Between pita and naan, I typically prefer naan, and generally use it in most places that call for pita.
Efficiency tip: make naan in bulk and freeze them
In fact, I use naan so often that it makes the most sense for me to make a ton of them and freeze them. This recipe is written to make a single batch, but I usually double or triple it. The process of making the dough takes a while, but once I’m set up it’s easy to process through a big batch. Naan freezes incredibly well, just slide a stack into a gallon bag and stick them in the freezer.
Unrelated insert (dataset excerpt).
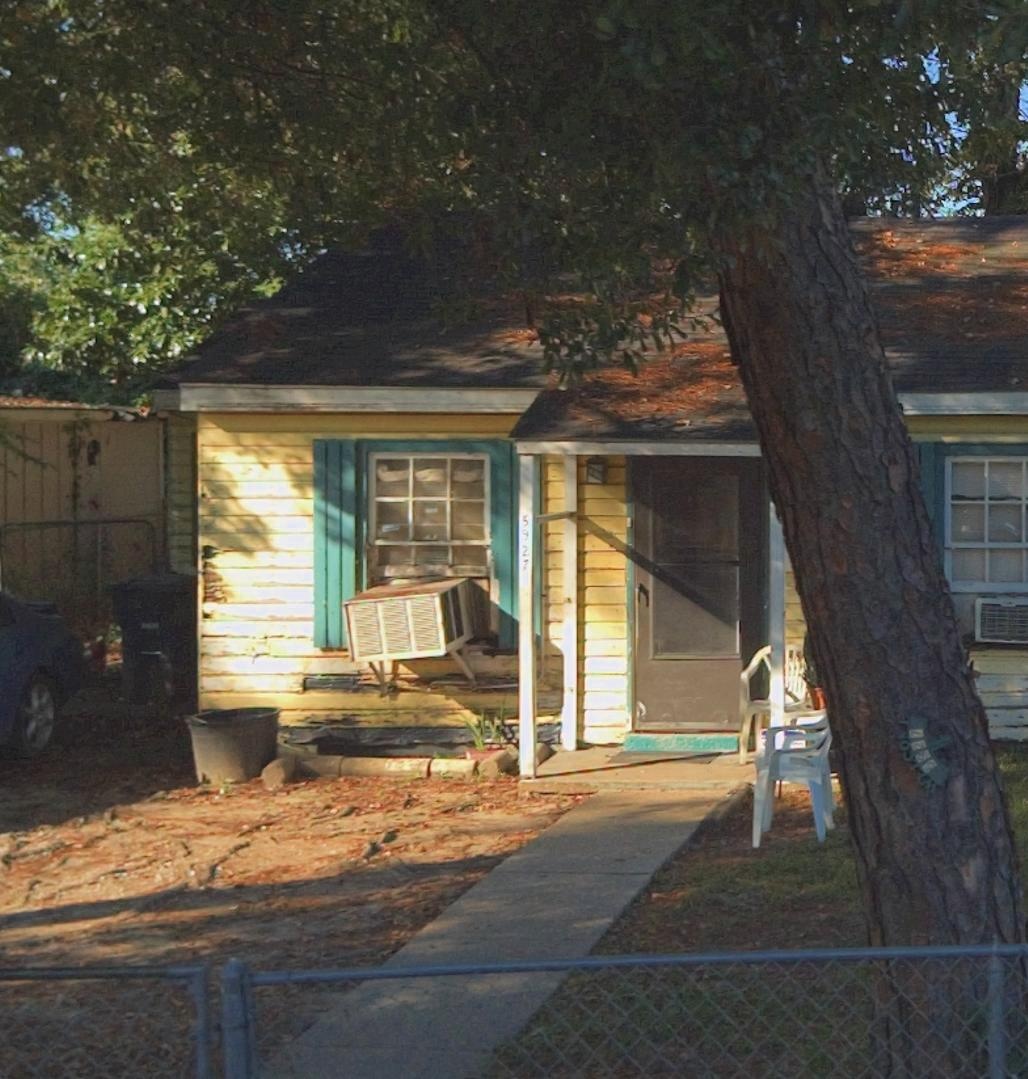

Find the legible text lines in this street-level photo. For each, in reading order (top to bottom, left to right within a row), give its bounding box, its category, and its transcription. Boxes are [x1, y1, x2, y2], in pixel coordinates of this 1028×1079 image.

[520, 513, 530, 571] StreetNumber: 5927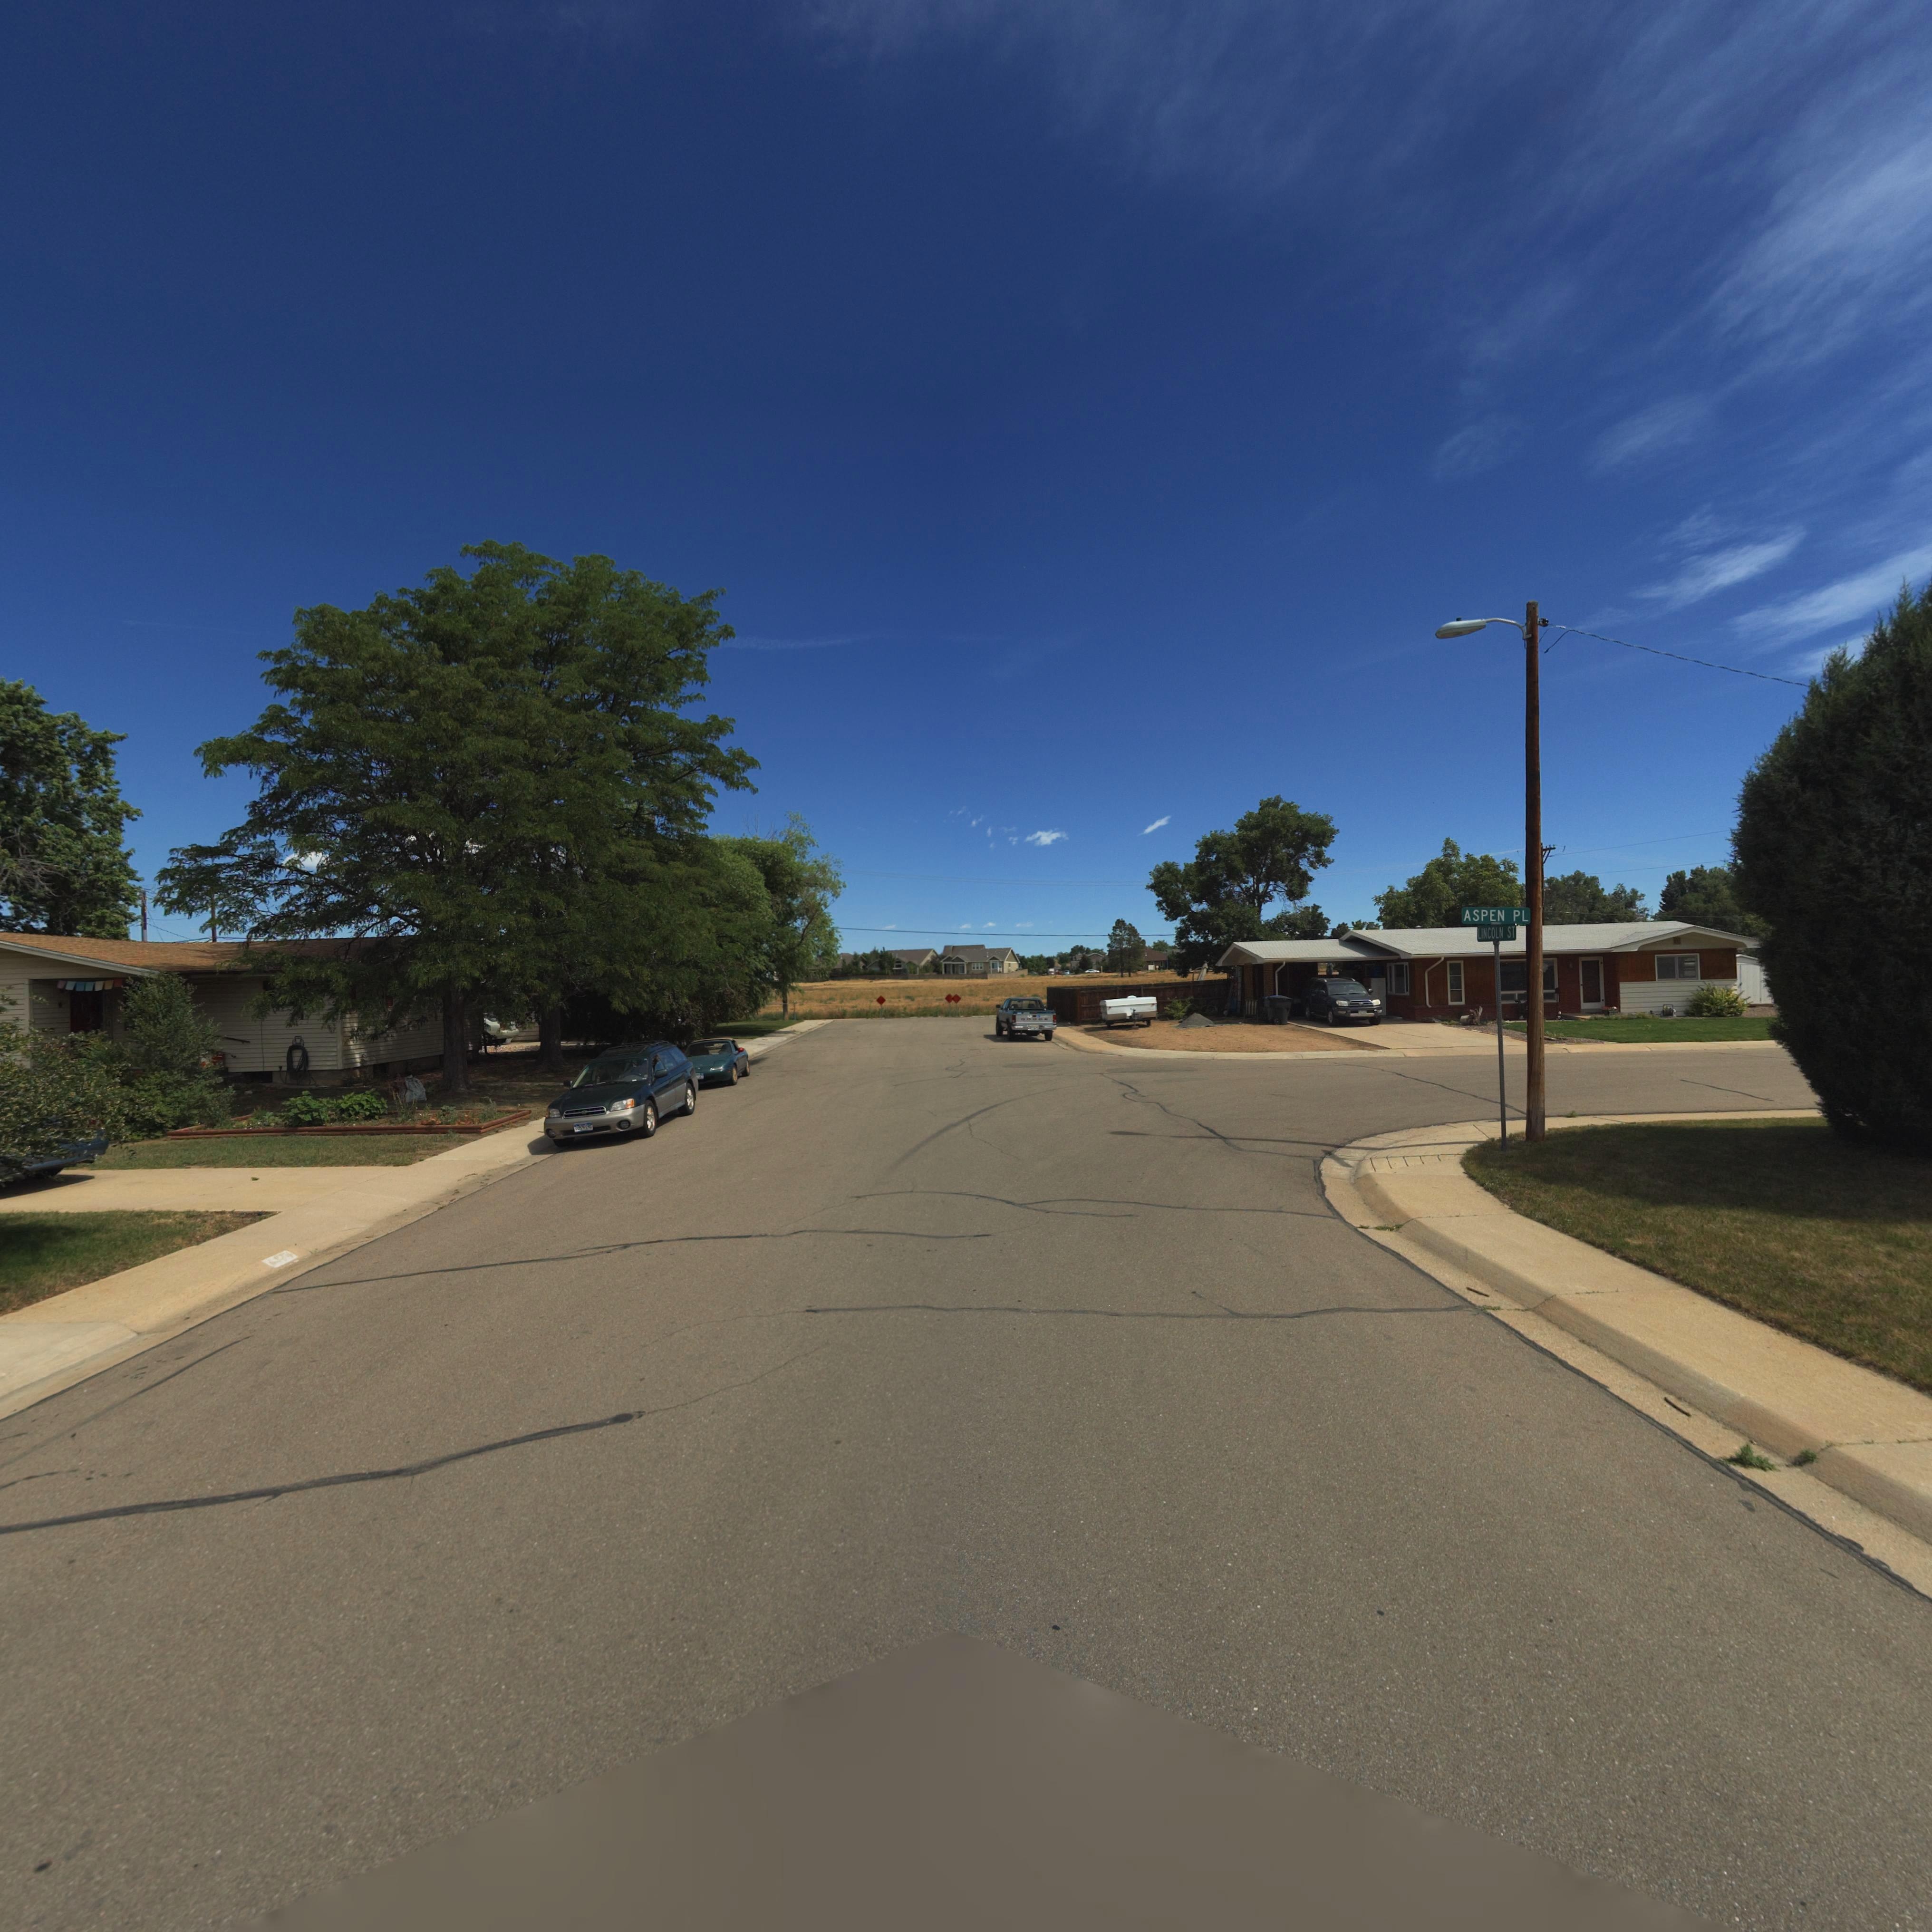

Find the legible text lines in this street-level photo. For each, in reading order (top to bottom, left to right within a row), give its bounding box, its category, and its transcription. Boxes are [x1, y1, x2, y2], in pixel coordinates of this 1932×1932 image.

Once you have a bunch of frozen Naan, you can quickly pull them out for any number of meals. To use them, you have a ton of options:
- Throw them on the grill for a min on each side. This is my favorite way to reheat them as they get a bit crispy.
- Heat them in a pan. If you’re cooking inside, warm them up on a pan for a minute per side.
- Just let them thaw to room temperature. I generally prefer my naan served warm, but room temperature is perfectly fine for some.
- You can pseudo steam them by wrapping them in a wet paper towel and microwaving for no more than 30 seconds.
A note on naan thickness and freezing
If you’re going to freeze your naan like I do, pay a little attention to how thick you make them. Very thin naan are delicious, but crisp very fast when reheated. If you want your naan to stay flexible after reheating, try to initially make them at least a ¼ thick.
Ideas for how to use no yogurt naan
I’ve mentioned it a couple times already, but I use this naan for everything. It’s the perfect side for things like:
- Chicken Tikka Masala – Tomato and cream sauce with chicken
- Turkey Kofta – grilled kofta kabobs
- Chicken and Couscous – a fun Moroccan dinner
- Chicken Curry -Easy chicken and curry meal without any coconut
You can even use no yogurt naan to make quick personal sized pizza!
Recipe for no yogurt naan
No Yogurt Naan
- 1 Frying Pan
- 1 Stand Mixer (optional but preferred)
- 3.5 cups Flour
- ¼ cup sour cream
- 1 cup water
- 2.25 tsp Instant yeast (1 small pouch, or 0.25oz)
- 2 tbsp honey (alternatively granulated sugar)
- 2 tsp table salt
- ½ tsp baking powder
- 1 large egg
- Set up your stand mixer with a dough hook, and add the flour, eggs, yeast/honey mixture, salt, sour cream, and baking powder. Mix on medium low for 3 minutes. The dough should be a nice ball at this point. If you don’t have a stand mixer, and are doing this step by hand, knead the dough for 4 minutes, until it’s no longer sticky. If it’s still sticky after 4 minutes, add a bit more flour.
- Dust a counter surface with some flour and lay the dough out in a ball. If you made a double batch, halve it. Now cut the ball into 8 slices like a pizza. Take each slice, and roll into a rough circle, shooting for about ¼ inch thick. The rolled naan should be more or less the size of a dinner plate.
- Now heat a pan to medium high heat, and lay down some canola oil. Once hot, cook each naan. Cook the first side for about a minute, until the bottom starts to turn golden. Flip the naan, and cook the other side for around another minute, until that side is golden too. Continue until all the naan are cooked.
- If freezing, let the naan cool a bit, then stack them in gallon bags and freeze. Enjoy!